▶ [What this exercise asks]
(1) According to the article on farm tax reform, how much did agriculture and related industries contribute to U.S. gross domestic product in 2015?
(2) Reproduce word for word the passage of the article on farm tax reform starting with "That’s an investment" and going on through "of U.S. employment.".

▶ [Source text]
━━━━━━

Farm and ranch families need a permanent tax code that boosts the agricultural economy and frees them to reinvest in their businesses, Scott VanderWal, a South Dakota farmer, told the House Ways and Means Subcommittee on Tax Policy July 13.
“Farmers and ranchers operate under tight profit margins, often for rates of return that are modest compared to other businesses,” VanderWal said. “Our businesses are also cyclical where a period of prosperity can be followed by one or more unprofitable years.”
Farming is challenging under the best circumstances, with uncontrollable weather, disease outbreaks and unpredictable markets, said VanderWal, who also serves as vice president of the American Farm Bureau Federation and president of South Dakota Farm Bureau. On his family farm in Volga, South Dakota, VanderWal has seen the price of corn go as high as $7.60 per bushel to as low as $2.80 per bushel in the last 10 years. Nationwide, net farm income has been cut nearly in half since 2011.
“Reducing effective tax rates is the most important thing that tax reform can do to boost farm and ranch businesses,” said VanderWal. “Every dollar that we pay in taxes is a dollar that could be reinvested back into our farm, help lift my community and contribute to a robust agricultural economy.”
That’s an investment the U.S. economy can’t afford to lose: In 2015, agriculture and related industries contributed $992 billion to U.S. gross domestic product and provided about 11 percent of U.S. employment.
While emphasizing the importance of lower tax rates, VanderWal also urged lawmakers to consider the broader impact of tax provisions on the effective rates farm and ranch families pay. “Because our profit margins are tight, we are more likely to fall into lower tax brackets,” he said. “Tax reform plans that fail to factor in the impact of lost deductions, credits and exemptions for all rate brackets could result in a tax increase for agriculture.”

━━━━━━

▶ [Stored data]
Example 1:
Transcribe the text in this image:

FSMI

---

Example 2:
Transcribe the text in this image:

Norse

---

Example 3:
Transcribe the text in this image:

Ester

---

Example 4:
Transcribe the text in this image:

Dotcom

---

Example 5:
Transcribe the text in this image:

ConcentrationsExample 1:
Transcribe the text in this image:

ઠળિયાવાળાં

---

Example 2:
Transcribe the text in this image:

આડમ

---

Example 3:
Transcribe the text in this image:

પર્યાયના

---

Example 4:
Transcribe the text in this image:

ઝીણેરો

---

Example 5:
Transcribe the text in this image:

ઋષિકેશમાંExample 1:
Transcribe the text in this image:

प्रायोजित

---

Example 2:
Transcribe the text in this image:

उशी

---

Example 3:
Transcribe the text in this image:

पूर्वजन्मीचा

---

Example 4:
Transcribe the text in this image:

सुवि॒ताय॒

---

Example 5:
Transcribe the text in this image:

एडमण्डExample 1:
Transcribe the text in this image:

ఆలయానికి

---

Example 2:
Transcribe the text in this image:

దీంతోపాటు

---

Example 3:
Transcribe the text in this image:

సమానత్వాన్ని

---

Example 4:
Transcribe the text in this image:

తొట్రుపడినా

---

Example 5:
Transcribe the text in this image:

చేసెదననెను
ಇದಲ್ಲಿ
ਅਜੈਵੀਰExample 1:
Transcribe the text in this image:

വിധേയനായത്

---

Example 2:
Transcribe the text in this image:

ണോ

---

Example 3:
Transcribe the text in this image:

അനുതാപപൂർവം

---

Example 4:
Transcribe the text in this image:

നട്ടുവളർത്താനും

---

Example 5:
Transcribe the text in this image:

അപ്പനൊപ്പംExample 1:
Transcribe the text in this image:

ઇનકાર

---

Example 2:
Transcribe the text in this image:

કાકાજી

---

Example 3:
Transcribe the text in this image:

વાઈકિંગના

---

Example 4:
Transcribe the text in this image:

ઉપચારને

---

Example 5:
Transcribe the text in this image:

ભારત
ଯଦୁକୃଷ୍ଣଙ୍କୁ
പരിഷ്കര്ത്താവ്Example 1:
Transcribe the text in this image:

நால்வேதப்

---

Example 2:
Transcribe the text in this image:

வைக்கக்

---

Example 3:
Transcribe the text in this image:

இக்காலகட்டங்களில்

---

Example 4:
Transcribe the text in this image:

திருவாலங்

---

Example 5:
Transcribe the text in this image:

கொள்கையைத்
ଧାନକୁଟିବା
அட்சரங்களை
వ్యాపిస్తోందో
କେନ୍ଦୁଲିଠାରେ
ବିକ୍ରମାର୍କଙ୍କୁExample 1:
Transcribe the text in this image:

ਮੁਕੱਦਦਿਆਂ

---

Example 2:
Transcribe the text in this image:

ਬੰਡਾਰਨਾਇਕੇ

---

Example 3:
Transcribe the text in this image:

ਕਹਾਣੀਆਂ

━━━━━━

▶ [Responses for each task]
(1) $992 billion

(2)
That’s an investment the U.S. economy can’t afford to lose: In 2015, agriculture and related industries contributed $992 billion to U.S. gross domestic product and provided about 11 percent of U.S. employment.